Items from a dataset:
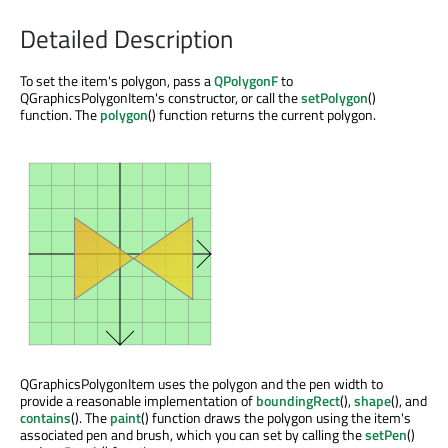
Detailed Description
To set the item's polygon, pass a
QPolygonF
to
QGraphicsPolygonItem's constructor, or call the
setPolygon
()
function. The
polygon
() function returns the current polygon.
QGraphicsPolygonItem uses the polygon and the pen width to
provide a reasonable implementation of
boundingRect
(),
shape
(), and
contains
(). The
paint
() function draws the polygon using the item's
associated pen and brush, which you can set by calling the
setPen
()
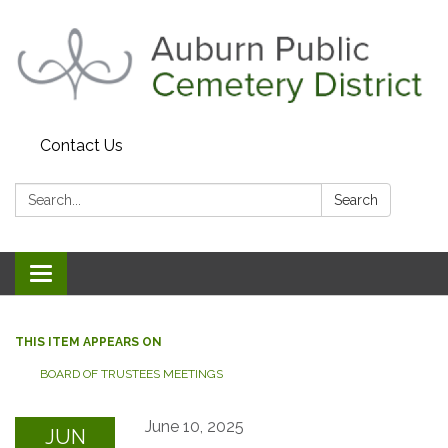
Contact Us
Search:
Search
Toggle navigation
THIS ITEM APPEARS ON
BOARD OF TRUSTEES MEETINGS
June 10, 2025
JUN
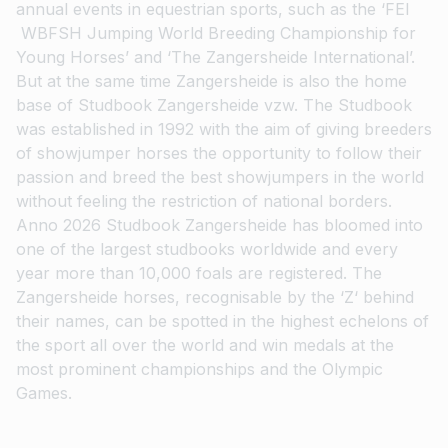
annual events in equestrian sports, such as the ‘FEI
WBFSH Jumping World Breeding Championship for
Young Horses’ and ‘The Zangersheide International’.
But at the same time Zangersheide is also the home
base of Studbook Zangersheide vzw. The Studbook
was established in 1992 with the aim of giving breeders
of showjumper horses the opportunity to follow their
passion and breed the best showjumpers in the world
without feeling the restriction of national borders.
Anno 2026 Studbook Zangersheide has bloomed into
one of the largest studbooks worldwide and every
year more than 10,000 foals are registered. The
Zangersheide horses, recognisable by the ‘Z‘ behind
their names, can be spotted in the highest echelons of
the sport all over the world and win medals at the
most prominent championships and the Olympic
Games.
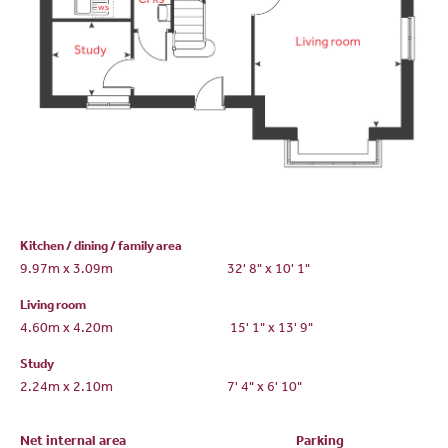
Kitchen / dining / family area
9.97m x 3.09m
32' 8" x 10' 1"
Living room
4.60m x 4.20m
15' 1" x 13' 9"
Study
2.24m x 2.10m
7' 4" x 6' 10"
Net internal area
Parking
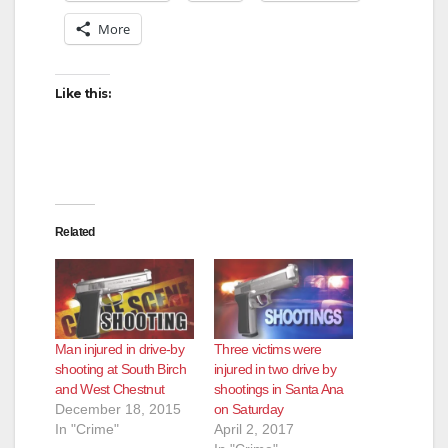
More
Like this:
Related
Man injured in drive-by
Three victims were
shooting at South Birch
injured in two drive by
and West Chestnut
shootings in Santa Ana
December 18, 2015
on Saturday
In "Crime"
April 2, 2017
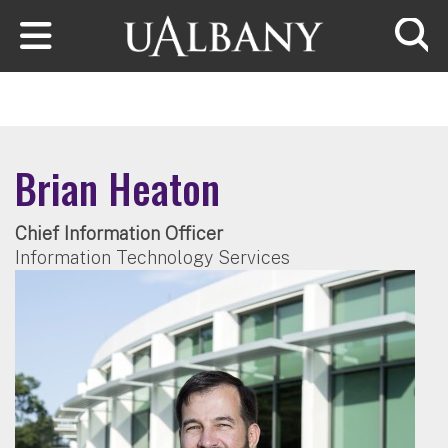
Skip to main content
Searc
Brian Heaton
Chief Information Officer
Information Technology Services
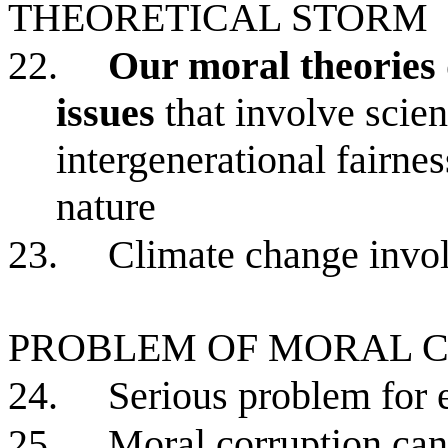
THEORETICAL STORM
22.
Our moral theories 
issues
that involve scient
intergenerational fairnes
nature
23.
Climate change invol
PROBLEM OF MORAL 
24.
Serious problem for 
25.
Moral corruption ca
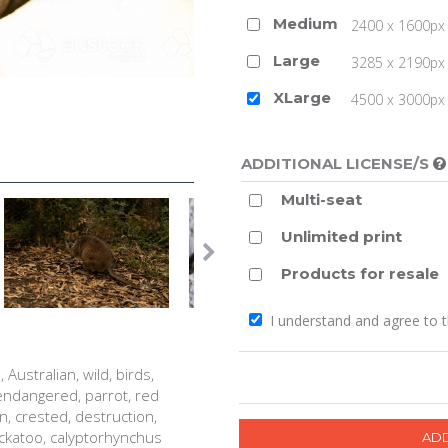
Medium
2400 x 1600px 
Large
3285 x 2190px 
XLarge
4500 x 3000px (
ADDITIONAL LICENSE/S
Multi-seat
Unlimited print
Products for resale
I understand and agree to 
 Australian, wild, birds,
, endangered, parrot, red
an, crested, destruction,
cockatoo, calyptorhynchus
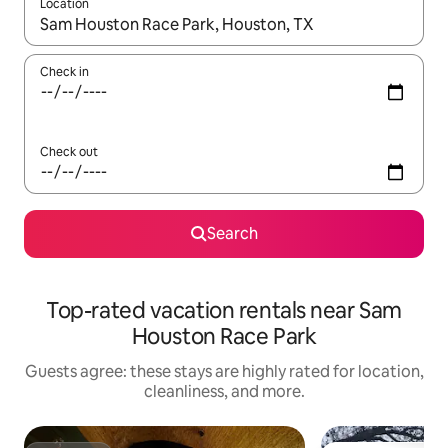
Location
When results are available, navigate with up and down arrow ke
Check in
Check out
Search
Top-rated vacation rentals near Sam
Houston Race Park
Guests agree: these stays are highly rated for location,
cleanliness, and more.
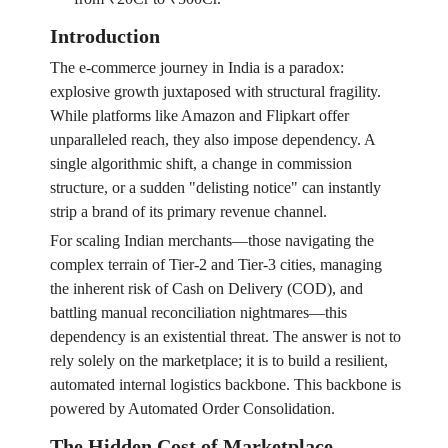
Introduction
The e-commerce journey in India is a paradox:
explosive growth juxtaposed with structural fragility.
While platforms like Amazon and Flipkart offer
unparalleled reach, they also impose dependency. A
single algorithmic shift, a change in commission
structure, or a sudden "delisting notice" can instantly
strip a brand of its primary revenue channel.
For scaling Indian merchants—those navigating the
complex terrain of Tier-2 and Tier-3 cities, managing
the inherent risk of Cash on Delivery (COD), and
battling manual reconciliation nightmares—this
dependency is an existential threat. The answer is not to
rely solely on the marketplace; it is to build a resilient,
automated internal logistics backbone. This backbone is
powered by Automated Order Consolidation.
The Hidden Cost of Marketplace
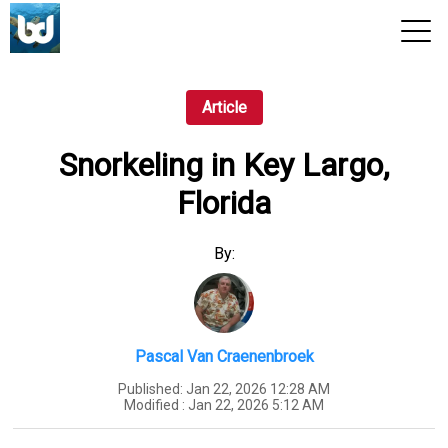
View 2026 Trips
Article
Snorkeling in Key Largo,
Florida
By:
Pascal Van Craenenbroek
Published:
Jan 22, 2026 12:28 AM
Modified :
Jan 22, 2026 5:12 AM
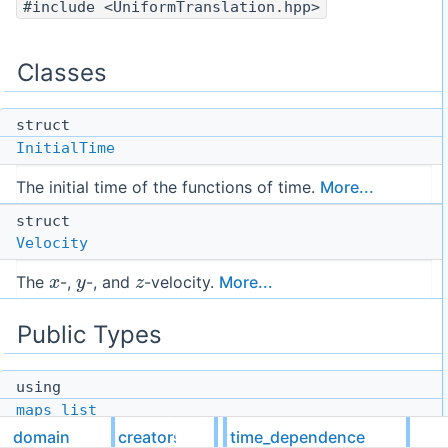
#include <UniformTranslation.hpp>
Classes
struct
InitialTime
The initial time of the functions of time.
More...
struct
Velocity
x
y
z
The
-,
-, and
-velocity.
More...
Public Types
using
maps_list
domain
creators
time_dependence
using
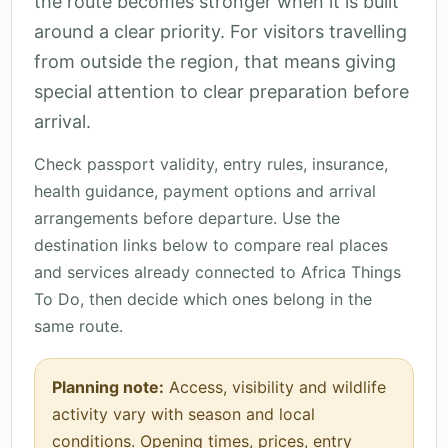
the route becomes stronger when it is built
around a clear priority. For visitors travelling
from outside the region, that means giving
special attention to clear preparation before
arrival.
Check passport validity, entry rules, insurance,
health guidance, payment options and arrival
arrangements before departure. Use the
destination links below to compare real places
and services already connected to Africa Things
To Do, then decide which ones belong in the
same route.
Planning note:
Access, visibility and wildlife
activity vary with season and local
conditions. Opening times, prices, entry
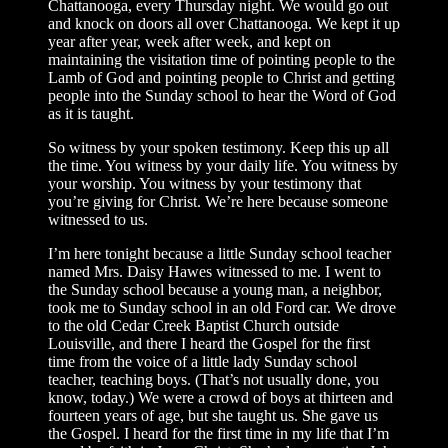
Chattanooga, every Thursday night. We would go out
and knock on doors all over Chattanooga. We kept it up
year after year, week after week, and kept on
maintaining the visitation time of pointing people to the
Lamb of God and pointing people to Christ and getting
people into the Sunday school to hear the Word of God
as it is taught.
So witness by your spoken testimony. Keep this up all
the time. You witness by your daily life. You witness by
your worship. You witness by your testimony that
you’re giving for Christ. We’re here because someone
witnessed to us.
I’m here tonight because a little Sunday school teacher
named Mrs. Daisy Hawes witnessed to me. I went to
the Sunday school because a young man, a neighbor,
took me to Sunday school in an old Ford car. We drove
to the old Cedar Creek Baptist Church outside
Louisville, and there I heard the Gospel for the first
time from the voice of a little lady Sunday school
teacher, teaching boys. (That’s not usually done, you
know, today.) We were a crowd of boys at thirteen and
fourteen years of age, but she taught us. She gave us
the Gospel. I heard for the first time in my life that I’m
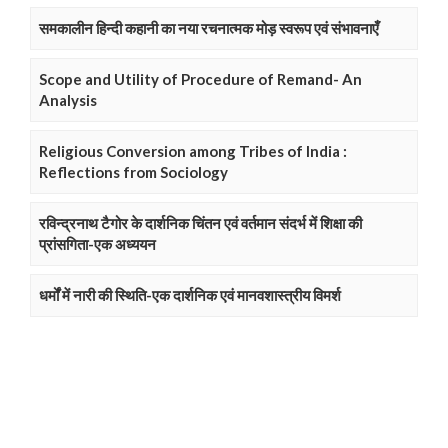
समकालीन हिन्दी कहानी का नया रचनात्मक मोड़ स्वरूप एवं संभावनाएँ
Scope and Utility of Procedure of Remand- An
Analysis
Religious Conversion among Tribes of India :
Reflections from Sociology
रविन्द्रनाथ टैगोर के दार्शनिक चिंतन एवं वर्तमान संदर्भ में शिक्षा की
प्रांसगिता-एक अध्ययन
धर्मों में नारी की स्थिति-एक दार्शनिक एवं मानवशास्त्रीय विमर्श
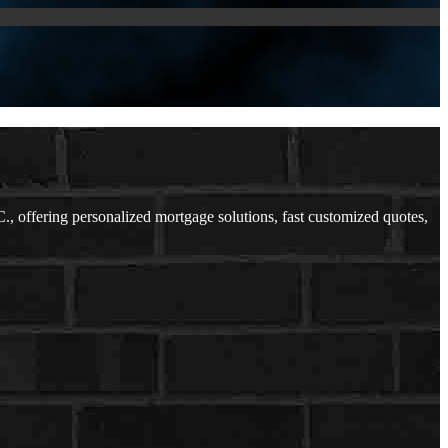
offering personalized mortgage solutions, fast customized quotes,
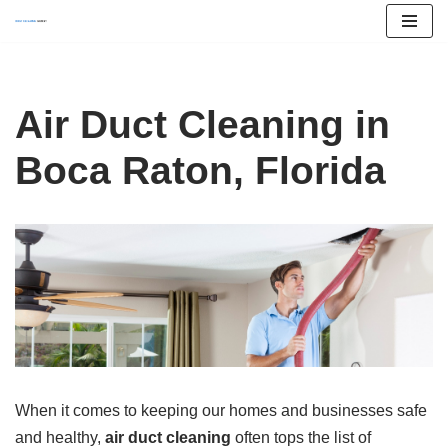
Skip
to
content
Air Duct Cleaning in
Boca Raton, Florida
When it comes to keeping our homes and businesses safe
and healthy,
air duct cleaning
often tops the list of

Activity: Change "Living room" to "Lounge" throughout all of these lines and return them with everything else unchanged. Leave the pictures out of your answer.

Task answer:
Detailed Description
To set the item's polygon, pass a
QPolygonF
to
QGraphicsPolygonItem's constructor, or call the
setPolygon
()
function. The
polygon
() function returns the current polygon.
QGraphicsPolygonItem uses the polygon and the pen width to
provide a reasonable implementation of
boundingRect
(),
shape
(), and
contains
(). The
paint
() function draws the polygon using the item's
associated pen and brush, which you can set by calling the
setPen
()
Contact Us
Search:
Search
Toggle navigation
THIS ITEM APPEARS ON
BOARD OF TRUSTEES MEETINGS
June 10, 2025
JUN
annual events in equestrian sports, such as the ‘FEI
WBFSH Jumping World Breeding Championship for
Young Horses’ and ‘The Zangersheide International’.
But at the same time Zangersheide is also the home
base of Studbook Zangersheide vzw. The Studbook
was established in 1992 with the aim of giving breeders
of showjumper horses the opportunity to follow their
passion and breed the best showjumpers in the world
without feeling the restriction of national borders.
Anno 2026 Studbook Zangersheide has bloomed into
one of the largest studbooks worldwide and every
year more than 10,000 foals are registered. The
Zangersheide horses, recognisable by the ‘Z‘ behind
their names, can be spotted in the highest echelons of
the sport all over the world and win medals at the
most prominent championships and the Olympic
Games.
Kitchen / dining / family area
9.97m x 3.09m
32' 8" x 10' 1"
Lounge
4.60m x 4.20m
15' 1" x 13' 9"
Study
2.24m x 2.10m
7' 4" x 6' 10"
Net internal area
Parking
More
Like this:
Related
Man injured in drive-by
Three victims were
shooting at South Birch
injured in two drive by
and West Chestnut
shootings in Santa Ana
December 18, 2015
on Saturday
In "Crime"
April 2, 2017
Skip to main content
Searc
Brian Heaton
Chief Information Officer
Information Technology Services
THEORETICAL STORM
22.
Our moral theories 
issues
that involve scient
intergenerational fairnes
nature
23.
Climate change invol
PROBLEM OF MORAL 
24.
Serious problem for 
25.
Moral corruption ca
Medium
2400 x 1600px 
Large
3285 x 2190px 
XLarge
4500 x 3000px (
ADDITIONAL LICENSE/S
Multi-seat
Unlimited print
Products for resale
I understand and agree to 
 Australian, wild, birds,
, endangered, parrot, red
an, crested, destruction,
cockatoo, calyptorhynchus
Location
When results are available, navigate with up and down arrow ke
Check in
Check out
Search
Top-rated vacation rentals near Sam
Houston Race Park
Guests agree: these stays are highly rated for location,
cleanliness, and more.
Introduction
The e-commerce journey in India is a paradox:
explosive growth juxtaposed with structural fragility.
While platforms like Amazon and Flipkart offer
unparalleled reach, they also impose dependency. A
single algorithmic shift, a change in commission
structure, or a sudden "delisting notice" can instantly
strip a brand of its primary revenue channel.
For scaling Indian merchants—those navigating the
complex terrain of Tier-2 and Tier-3 cities, managing
the inherent risk of Cash on Delivery (COD), and
battling manual reconciliation nightmares—this
dependency is an existential threat. The answer is not to
rely solely on the marketplace; it is to build a resilient,
automated internal logistics backbone. This backbone is
powered by Automated Order Consolidation.
The Hidden Cost of Marketplace
View 2026 Trips
Article
Snorkeling in Key Largo,
Florida
By:
Pascal Van Craenenbroek
Published:
Jan 22, 2026 12:28 AM
Modified :
Jan 22, 2026 5:12 AM
#include <UniformTranslation.hpp>
Classes
struct
InitialTime
The initial time of the functions of time.
More...
struct
Velocity
x
y
z
The
-,
-, and
-velocity.
More...
Public Types
using
maps_list
domain
creators
time_dependence
using
the route becomes stronger when it is built
around a clear priority. For visitors travelling
from outside the region, that means giving
special attention to clear preparation before
arrival.
Check passport validity, entry rules, insurance,
health guidance, payment options and arrival
arrangements before departure. Use the
destination links below to compare real places
and services already connected to Africa Things
To Do, then decide which ones belong in the
same route.
Planning note:
Access, visibility and wildlife
activity vary with season and local
conditions. Opening times, prices, entry
Chattanooga, every Thursday night. We would go out
and knock on doors all over Chattanooga. We kept it up
year after year, week after week, and kept on
maintaining the visitation time of pointing people to the
Lamb of God and pointing people to Christ and getting
people into the Sunday school to hear the Word of God
as it is taught.
So witness by your spoken testimony. Keep this up all
the time. You witness by your daily life. You witness by
your worship. You witness by your testimony that
you’re giving for Christ. We’re here because someone
witnessed to us.
I’m here tonight because a little Sunday school teacher
named Mrs. Daisy Hawes witnessed to me. I went to
the Sunday school because a young man, a neighbor,
took me to Sunday school in an old Ford car. We drove
to the old Cedar Creek Baptist Church outside
Louisville, and there I heard the Gospel for the first
time from the voice of a little lady Sunday school
teacher, teaching boys. (That’s not usually done, you
know, today.) We were a crowd of boys at thirteen and
fourteen years of age, but she taught us. She gave us
the Gospel. I heard for the first time in my life that I’m
समकालीन हिन्दी कहानी का नया रचनात्मक मोड़ स्वरूप एवं संभावनाएँ
Scope and Utility of Procedure of Remand- An
Analysis
Religious Conversion among Tribes of India :
Reflections from Sociology
रविन्द्रनाथ टैगोर के दार्शनिक चिंतन एवं वर्तमान संदर्भ में शिक्षा की
प्रांसगिता-एक अध्ययन
धर्मों में नारी की स्थिति-एक दार्शनिक एवं मानवशास्त्रीय विमर्श
offering personalized mortgage solutions, fast customized quotes,
Skip
to
content
Air Duct Cleaning in
Boca Raton, Florida
When it comes to keeping our homes and businesses safe
and healthy,
air duct cleaning
often tops the list of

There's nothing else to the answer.